You may not know who Steve Kipner is, but you’ve certainly heard his songs. Although he only sings on this 45, he did co-write the B-side and other songs on the Tin Tin LP. No one could have imagined that 10 years later, he would write the biggest the song of the 80s. Physical by Olivia Newton-John, originally pitched to Rod Stewart, would spend 10 weeks at the top. He would have very little success in various groups through the 70s (although his solo LP, Knock The Walls Down, is a pretty good West Coast pop album). But without the success of this tune, he might have given up before he wrote Hard Habit To Break for Chicago, Impulsive for Wilson Philips, Heart Attack & Twist Of Fate for ONJ or even Genie In A Bottle for Christina Aguliera. The guy has a 40 year career, spanning 5 decades. And it all stemmed from this odd mix of British psychedelic bubblegum pop.

When folks won’t leave my party, I put this track on repeat. It drives people to fisticuffs…try it out. Or put the 45 on, cuddle with your loved one and tell her that she’s lovelier than toast and ships.

Leave a comment


  1. Steve E

     /  January 6, 2012

    Ah, well. I certainly disagree on this one, which is one of my favorite records from 1971. Not sure why. Maybe it’s the ambiguous lyrics and because they go back and forth between the first and second verses except near the beginning, when the second verse repeats before going back to the first. Maybe it IS that it sounds so much like the Bee Gees. But I especially like how the song builds and builds toward its great harmonies and just seems to float on forever. Also, this record has never been released in true stereo, an oddity by 1971.

  2. I don’t recall ever hearing this song before, but, while I’ll allow it sounds more like something from 1967 than 1971, I don’t think it’s in any way a bad song – possibly because I have fond memories of the “British Invasion”, when songs like this were very popular.

  3. P_L_

     /  January 5, 2013

    [Kipner] “would have very little success in various groups through the 70s”
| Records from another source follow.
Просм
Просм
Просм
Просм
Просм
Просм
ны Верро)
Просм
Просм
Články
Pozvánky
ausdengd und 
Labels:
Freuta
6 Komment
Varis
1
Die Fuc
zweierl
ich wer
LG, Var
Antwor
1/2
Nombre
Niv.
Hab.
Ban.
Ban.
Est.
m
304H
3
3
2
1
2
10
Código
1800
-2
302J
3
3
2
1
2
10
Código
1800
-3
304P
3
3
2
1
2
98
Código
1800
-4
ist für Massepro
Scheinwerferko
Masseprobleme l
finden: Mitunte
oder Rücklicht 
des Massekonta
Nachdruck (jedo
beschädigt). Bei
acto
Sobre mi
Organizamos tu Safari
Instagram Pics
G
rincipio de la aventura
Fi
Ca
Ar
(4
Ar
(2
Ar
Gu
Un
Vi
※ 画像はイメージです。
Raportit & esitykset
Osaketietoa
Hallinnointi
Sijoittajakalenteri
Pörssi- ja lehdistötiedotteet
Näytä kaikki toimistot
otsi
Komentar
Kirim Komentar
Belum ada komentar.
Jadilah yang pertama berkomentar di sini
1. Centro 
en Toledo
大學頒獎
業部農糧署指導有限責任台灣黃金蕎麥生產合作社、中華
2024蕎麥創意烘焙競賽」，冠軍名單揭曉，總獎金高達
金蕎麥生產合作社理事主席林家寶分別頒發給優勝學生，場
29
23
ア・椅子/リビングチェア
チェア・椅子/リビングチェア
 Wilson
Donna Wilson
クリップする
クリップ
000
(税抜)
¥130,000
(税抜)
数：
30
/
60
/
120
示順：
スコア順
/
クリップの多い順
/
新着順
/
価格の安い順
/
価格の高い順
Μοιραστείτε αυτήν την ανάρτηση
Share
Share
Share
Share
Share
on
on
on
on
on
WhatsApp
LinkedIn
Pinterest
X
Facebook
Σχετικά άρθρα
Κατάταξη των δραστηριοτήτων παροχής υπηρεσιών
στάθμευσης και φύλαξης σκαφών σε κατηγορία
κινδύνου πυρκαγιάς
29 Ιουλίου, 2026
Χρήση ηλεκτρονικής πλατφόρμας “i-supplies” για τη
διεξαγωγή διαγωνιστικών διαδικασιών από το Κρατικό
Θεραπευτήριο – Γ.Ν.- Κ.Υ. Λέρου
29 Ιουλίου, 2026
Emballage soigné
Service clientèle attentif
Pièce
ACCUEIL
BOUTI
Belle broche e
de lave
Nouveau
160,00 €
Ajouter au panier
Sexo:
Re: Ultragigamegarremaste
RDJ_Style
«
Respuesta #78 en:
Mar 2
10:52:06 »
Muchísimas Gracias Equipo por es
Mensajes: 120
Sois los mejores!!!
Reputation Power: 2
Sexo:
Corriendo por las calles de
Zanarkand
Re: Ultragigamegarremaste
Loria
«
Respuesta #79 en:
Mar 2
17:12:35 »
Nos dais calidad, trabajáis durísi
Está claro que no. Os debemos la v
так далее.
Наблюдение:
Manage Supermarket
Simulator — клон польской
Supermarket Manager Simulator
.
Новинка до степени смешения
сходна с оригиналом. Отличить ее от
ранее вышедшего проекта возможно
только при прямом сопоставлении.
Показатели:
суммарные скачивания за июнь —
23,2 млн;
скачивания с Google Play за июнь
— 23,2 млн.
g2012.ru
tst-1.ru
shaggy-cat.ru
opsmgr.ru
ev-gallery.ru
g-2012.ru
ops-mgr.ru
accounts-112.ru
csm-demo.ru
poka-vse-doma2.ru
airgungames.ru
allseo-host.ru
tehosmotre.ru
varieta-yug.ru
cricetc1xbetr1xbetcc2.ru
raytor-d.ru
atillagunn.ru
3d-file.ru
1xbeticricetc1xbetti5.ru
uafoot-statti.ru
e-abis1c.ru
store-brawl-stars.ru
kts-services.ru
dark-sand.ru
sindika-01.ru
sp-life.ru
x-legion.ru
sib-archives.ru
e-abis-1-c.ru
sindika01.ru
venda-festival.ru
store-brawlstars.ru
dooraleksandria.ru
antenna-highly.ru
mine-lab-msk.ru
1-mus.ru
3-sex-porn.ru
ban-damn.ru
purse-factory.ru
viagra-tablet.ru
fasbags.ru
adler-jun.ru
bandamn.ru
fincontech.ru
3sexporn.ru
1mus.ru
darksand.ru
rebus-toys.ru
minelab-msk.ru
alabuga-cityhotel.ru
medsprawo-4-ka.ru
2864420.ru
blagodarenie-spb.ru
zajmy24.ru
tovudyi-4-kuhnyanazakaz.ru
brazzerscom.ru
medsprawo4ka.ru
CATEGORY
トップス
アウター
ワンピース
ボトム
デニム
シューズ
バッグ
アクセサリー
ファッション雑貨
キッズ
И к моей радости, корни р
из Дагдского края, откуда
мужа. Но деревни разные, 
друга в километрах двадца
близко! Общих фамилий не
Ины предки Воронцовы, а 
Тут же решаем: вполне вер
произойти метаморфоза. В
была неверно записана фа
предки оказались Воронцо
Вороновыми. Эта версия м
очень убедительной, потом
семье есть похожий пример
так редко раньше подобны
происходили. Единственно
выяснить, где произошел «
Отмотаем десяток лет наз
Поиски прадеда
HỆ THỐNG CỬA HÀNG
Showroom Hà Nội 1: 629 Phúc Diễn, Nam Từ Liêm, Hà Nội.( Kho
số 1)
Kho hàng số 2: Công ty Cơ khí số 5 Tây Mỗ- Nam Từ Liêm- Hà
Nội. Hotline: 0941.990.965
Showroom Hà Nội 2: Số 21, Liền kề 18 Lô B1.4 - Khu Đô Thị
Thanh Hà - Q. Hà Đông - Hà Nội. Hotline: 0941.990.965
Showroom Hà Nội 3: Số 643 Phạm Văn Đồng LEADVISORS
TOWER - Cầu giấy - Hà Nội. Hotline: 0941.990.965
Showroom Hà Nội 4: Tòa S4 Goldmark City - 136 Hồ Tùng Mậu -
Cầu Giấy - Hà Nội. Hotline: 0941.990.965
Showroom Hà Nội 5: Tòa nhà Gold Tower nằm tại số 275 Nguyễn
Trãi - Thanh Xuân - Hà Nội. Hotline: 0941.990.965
    Well, he should have gotten royalties whey “Skyhigh” by “British Jigsaw” became a hit in 1975-1977 in various countries. The chorus was basically this song with a disco beat. I think this version is more interesting, though.

  4. Steve Louden

     /  November 14, 2015

    This is a beautiful song that has always brought tears to my eyes and a lump in my throat. I don’t care what anyone says about the lyrics repeated over and over, it gets better and more touching as the tune progresses and the horns and the strings join in. I just truly wish it would have been released in stereo. That’s the only downfall. : (

  5. Peter Colmer

     /  December 28, 2019

    The last key change is one too many! Those high notes are a real strain for whoever is singing the top line.

  6. Jank

     /  June 8, 2022

    Still it’s such a haunting enigmatic beguiling song!!!! I truly love its ethereal qualities, the seemingly wayward arrangement and the goddamn ambiguity of it. I think it is a classic!